How to conduct the test

  • Stand comfortable on both feet with your back against a smooth wall.
  • Slide your back down the wall to assume the position calves- quadriceps 90 degrees and quadriceps-hips 90 degrees.
  • There is to be a 90 degree angle at the hip and knee.
  • When you are ready.
  • Lift one foot 5cm off the ground.
  • Assistant starts the stop watch.
  • Balance for as long as possible.
  • The watch is stopped when you put your foot back on the ground.
  • Take a rest and then repeat the test with the other leg.

Analysis

Analysis of the result is by comparing it with the results of previous tests. It is expected that, with appropriate training between each test, the analysis would indicate an improvement.

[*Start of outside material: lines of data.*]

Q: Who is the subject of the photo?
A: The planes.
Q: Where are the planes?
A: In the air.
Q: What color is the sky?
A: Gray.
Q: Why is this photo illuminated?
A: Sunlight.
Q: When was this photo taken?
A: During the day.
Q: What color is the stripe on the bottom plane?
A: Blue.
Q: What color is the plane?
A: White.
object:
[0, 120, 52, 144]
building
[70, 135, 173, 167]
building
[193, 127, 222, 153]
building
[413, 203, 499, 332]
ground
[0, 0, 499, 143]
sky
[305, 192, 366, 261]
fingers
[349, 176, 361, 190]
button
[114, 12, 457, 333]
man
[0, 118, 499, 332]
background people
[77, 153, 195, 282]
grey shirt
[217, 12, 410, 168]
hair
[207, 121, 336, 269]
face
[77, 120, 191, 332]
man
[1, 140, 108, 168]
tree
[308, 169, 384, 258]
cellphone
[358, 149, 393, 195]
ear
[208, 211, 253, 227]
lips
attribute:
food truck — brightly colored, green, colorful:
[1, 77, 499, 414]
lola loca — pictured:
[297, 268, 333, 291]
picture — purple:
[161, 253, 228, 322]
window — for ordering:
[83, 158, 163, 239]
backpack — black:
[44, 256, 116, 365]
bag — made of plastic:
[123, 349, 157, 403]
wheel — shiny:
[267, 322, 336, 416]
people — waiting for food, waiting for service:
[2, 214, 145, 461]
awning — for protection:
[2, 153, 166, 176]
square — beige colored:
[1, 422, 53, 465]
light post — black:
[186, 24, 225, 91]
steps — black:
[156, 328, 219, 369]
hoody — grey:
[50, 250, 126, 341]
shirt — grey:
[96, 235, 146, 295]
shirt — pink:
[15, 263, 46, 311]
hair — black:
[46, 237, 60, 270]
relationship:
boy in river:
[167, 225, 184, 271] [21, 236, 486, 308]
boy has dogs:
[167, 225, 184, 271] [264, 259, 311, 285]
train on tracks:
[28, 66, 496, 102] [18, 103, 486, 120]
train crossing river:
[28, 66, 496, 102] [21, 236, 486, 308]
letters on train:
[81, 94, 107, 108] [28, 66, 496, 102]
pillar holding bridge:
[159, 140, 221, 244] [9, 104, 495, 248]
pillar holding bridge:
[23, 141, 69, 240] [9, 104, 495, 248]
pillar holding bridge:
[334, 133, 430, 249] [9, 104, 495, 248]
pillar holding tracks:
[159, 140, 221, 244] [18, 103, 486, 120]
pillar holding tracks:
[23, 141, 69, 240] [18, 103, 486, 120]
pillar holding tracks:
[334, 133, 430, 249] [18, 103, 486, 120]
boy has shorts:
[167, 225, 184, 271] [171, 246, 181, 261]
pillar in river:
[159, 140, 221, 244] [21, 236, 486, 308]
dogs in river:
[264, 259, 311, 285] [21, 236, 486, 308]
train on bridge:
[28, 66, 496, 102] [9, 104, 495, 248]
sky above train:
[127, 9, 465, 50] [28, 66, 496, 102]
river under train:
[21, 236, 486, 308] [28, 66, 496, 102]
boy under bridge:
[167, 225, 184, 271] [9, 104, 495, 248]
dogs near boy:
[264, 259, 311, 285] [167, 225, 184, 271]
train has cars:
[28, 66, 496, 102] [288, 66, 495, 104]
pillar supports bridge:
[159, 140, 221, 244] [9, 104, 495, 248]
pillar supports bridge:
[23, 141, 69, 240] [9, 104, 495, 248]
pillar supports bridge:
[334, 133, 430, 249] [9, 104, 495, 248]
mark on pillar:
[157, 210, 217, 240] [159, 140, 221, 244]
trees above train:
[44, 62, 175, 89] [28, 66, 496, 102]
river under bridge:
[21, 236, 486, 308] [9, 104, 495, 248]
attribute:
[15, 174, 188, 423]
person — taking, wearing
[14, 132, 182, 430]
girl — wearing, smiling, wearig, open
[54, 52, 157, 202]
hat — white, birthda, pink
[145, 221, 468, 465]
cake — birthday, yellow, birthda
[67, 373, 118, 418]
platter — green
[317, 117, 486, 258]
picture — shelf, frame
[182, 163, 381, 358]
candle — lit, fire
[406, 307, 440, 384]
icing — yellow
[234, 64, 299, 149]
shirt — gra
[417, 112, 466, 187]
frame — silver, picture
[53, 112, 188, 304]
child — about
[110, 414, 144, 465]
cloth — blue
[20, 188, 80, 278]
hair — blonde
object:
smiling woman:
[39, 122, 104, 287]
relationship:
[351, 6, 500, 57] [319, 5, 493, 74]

Normative data for the wall squat test

The following are national teams for 16 to 19 year olds.

Gender
Excellent
Above Average
Average
Below Average
Poor
Male
>102 sec
102-76 sec
75-58 sec
57-30 sec
<30 sec
Female
>60 sec
60-46 sec
45-36 sec
35-20 sec
<20 sec


Target group

This test is suitable for active athletes but not for individuals where the test would be contraindicated.

Reliability

Reliability would depend upon how strict the test is conducted and the individual’s level of motivation to perform the test.

Validity

There are published tables to relate results to potential level of fitness and the correlation is high.